Normally you can just run
java -jar PerfAnal.jar hprof.java.txt
You may need to fiddle with -Xmx for large hprof files.
I am not 100% sure it'll work (it sounds like it will) and I am not sure it'll show it in the format you want... but have you thought about the VisualVM?
I believe it'll open up the resulting file.
I have been using Eclipse Memory Analyzer for analyzing different performance problems successfully. First of all, install the tool as described in the project webpage in Eclipse.

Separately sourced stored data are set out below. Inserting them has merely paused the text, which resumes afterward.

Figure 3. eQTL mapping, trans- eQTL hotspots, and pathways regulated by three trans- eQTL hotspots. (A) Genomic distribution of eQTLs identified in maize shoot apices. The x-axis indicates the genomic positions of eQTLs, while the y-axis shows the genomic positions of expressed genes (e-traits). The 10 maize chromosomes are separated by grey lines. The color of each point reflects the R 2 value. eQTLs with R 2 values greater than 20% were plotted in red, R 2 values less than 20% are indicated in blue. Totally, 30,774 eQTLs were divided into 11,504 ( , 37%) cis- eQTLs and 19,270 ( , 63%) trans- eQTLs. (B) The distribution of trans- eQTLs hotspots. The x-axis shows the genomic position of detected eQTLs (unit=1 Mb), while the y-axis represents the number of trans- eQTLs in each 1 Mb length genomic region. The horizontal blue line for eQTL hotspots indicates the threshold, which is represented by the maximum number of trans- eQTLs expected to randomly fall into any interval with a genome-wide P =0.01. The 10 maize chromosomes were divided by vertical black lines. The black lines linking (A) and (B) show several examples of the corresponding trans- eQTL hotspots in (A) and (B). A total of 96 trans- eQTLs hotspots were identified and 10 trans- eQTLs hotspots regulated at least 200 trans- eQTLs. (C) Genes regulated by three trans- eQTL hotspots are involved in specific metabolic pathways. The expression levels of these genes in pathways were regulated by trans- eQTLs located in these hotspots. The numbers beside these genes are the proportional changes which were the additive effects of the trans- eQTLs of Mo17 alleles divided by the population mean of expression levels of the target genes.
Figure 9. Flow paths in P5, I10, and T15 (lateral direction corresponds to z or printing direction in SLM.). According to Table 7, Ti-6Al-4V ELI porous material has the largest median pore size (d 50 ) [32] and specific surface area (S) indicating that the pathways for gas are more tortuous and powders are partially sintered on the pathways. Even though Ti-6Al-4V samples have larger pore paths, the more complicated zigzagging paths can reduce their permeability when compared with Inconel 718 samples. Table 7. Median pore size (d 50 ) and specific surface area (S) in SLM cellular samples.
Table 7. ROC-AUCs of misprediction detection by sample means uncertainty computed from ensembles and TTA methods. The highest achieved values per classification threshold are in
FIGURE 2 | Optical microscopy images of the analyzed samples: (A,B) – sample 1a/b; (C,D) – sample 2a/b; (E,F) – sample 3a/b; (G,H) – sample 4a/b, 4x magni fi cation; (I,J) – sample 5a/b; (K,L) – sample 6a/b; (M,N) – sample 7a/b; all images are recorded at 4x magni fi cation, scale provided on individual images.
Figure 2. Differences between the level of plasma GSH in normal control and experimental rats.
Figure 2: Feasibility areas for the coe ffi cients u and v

After that, you can create a dump file knowing the pid of the jvm to be analyzed
jmap -dump:format=b,file=<filename>.hprof <jvm_pid>
Then just import the .hprof file in eclipse. It has some automatic reports that try (for me they usually do not work) to point out which could be the possible problems.
Edit:
Answering the comment: You are right, it is more like a leak finder for Java. For performance problems, I have played with JRat for small projects. It shows time comsumed per method, number of times a method is called, hierarchy of calls, etc. The only problem is that as far as I know, it does not support .hprof files. To use it, yo need to execute your program adding a VM argument
-javaagent:<path>/shiftone-jrat.jar
This will generate a directory with the profile captured by the tool. Then, execute
java -jar shiftone-jrat.jar
And open the trace. Even been a simple tool, I think it could be useful.